The plan to construct a mosque in New York City has generated considerable controversy. The main cause of the concern is that the proposed mosque will be located near ground zero. Not surprisingly, many people consider this to be an insult to those who died on 9/11.
One argument used against allowing the mosque in the area is based on the view that the attack was an Islamic attack. To allow an Islamic building in the area would be a grave offense against those killed during the attack and their families. As such, the Mosque should not be allowed in the area.
This argument rests, obviously enough, on the assumption of collective guilt. To be specific, the assumption is that all of Islam is responsible for the attack because the attackers were followers of Islam. Of course, there is matter of justifying this assumption.
One principle that would justify this assumption is that an attack conducted by believers in X is an X attack. In the case of 9/11, since the attackers believed in Islam, this made the attack an Islamic attack. More generally, this would be the principle that any misdeed by a believer in X would be the responsibility of all others who believe in X.
While people who dislike Islam might find initially find this appealing, a little consideration reveals that the principle applies to all systems of belief. For example, this principle would entail that the sexual molestation conducted by Catholic priests was a Christian attack on children. From this it could be argued that Christian buildings should not be allowed anywhere near children (such as schools). Presumably children should also not be allowed anywhere near Christian buildings.
One might be tempted to say that the actions of Catholics only spreads the guilt to Catholics. However, if the actions of Sunni Muslims spreads the guilt to all of Islam, then the same sort of spreading should apply to Christianity as well.
This argument is not limited to religions. In fact, it can also be applied to atheists as well. The principle would seem to entail that all atheists are responsible for the actions of other atheists because of their shared belied system. For example, this would make all atheists guilty of Stalin’s misdeeds.
This does seem to show the absurdity of this principle. After all, this sort of association hardly seems sufficient to transfer guilt. What is needed, it might be argued, is a stronger connection.
One such principle is that if people conduct an attack in the name of belief system X, then this is an X attack. That is, making such an attack in the name of a belief system connects all believers in X to that action.
As with the previous principle, a little consideration reveals problems. Consider, for example, those who have killed abortion doctors in the name of Christianity. By this principle, this would be a Christian attack on doctors and would thus justify not allowing any Christian structures near doctors. There are, of course, a multitude of historical examples of people committing terrible misdeeds in the name of Christianity (such as the Inquisition and the treatment of alleged heretics).

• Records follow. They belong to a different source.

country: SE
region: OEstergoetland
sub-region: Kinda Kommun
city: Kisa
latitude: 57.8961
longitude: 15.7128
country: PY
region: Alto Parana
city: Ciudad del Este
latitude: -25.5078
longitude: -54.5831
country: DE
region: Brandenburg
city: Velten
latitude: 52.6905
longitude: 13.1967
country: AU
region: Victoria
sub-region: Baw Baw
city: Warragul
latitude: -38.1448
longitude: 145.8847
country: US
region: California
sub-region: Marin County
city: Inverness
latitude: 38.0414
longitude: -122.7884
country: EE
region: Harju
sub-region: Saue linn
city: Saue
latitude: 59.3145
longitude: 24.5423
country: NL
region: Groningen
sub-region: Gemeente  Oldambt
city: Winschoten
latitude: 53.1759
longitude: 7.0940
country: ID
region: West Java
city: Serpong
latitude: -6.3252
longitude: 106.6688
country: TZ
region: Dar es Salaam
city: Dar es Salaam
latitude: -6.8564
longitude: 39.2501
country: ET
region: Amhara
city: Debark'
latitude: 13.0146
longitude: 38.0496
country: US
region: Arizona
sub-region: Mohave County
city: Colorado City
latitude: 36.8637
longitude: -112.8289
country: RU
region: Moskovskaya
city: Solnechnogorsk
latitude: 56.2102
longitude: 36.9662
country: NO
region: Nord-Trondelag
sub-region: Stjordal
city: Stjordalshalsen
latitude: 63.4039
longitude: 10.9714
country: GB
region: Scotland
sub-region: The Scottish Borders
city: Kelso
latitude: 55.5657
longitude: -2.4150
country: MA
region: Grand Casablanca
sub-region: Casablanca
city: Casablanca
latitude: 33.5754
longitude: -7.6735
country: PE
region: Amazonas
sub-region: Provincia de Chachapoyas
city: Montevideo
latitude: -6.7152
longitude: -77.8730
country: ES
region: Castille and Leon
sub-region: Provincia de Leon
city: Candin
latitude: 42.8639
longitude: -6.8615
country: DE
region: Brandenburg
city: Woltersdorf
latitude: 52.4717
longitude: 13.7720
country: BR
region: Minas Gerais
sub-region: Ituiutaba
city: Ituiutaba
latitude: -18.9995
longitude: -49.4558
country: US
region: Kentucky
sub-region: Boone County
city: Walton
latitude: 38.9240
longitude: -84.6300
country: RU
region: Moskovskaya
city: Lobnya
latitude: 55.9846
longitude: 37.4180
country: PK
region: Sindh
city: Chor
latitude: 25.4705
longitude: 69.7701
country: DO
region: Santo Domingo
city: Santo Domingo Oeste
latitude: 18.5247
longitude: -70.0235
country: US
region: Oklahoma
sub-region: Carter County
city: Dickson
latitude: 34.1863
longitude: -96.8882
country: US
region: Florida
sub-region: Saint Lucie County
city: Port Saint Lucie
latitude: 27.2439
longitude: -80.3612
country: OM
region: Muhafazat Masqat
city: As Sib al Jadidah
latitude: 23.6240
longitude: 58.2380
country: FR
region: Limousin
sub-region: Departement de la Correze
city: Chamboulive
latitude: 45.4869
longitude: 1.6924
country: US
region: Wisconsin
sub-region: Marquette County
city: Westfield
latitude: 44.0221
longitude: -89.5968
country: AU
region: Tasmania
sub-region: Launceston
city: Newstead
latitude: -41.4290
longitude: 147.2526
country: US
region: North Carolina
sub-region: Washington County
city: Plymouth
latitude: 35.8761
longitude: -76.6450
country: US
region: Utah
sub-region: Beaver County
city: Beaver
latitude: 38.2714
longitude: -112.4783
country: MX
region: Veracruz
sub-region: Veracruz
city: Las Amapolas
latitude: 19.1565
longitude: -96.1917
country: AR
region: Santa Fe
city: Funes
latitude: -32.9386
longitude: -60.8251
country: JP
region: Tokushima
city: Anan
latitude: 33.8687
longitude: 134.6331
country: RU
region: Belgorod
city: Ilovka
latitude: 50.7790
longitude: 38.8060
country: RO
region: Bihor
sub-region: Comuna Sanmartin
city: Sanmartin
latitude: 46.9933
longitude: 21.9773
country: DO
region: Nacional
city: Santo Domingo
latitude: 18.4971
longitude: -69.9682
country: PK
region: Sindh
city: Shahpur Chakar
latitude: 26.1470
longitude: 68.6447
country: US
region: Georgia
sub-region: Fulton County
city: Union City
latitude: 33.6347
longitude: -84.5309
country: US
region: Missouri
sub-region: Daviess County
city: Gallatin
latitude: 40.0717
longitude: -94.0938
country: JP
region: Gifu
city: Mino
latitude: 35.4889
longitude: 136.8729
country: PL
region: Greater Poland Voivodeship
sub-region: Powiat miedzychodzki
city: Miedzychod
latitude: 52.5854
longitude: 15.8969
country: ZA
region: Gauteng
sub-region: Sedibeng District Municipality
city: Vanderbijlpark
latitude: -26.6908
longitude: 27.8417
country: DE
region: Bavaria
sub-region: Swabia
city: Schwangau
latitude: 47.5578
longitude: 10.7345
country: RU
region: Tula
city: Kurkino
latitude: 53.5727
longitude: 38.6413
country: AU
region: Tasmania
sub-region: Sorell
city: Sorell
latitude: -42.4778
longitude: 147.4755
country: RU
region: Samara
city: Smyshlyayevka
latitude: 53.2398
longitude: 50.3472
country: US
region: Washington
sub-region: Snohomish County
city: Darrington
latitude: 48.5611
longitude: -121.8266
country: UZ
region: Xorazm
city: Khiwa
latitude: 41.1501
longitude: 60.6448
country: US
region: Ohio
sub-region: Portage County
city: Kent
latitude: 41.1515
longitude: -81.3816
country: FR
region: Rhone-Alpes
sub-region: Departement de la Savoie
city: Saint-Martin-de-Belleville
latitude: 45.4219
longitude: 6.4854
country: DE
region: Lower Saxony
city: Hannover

This seems sufficient to show the absurdity of such collective guilt. After all, it seems unwarranted to claim that an entire faith must bear responsibility simply because something bad was done by someone who claimed to be acting in the name of that faith. As such, it would seem that an even stronger connection is needed for guilt to be spread.
A possible principle is that if people conduct an attack in accord with the principles of belief system X, then this is an X attack. This does have considerable appeal. For example, if members of the Klan were motivated to attack black people on the basis of principles of racism, this would be a racist attack. However, it would still seem unwarranted to extend the responsibility to all racists. After all, it would be odd to say that black racists were responsible for such an attack merely because they also happened to be racists.
While the notion of collective guilt does not seem to be supported by this principle, it does seem to provide grounds for the sort of exclusion being considered. To be specific, if the attack on 9/11 was based on the principles of Islam, then it would seem acceptable to prevent a mosque from being built in the area. After all, building a structure near ground zero dedicated to the principles that caused the attack would seem to be unacceptable.
This raises the obvious question: was the attack caused by principles of Islam in a way that makes Islam responsible in a meaningful way?
Obviously, similar sorts of questions can be asked of other faiths. For example, the ownership of slaves was once justified on the basis of biblical principles. That is, Christianity was used to justify slavery. By this principle, Christianity would be responsible for slavery and Christian structures should be kept away from those descended from slaves. Naturally, modern Christians tend to argue that Christianity was misused to justify slavery or that changes over time rendered those principles invalid. Obviously, if Christians can avail themselves of such replies, so too can the followers of Islam.
Naturally, people tend to take the view that their own faith is not responsible for past misdeeds based on interpretations of its principle. This view is generally not extended to other faiths, of course. The failures of one’s own faith are but mistakes. The failures of other faiths are, of course, inherent to those faiths.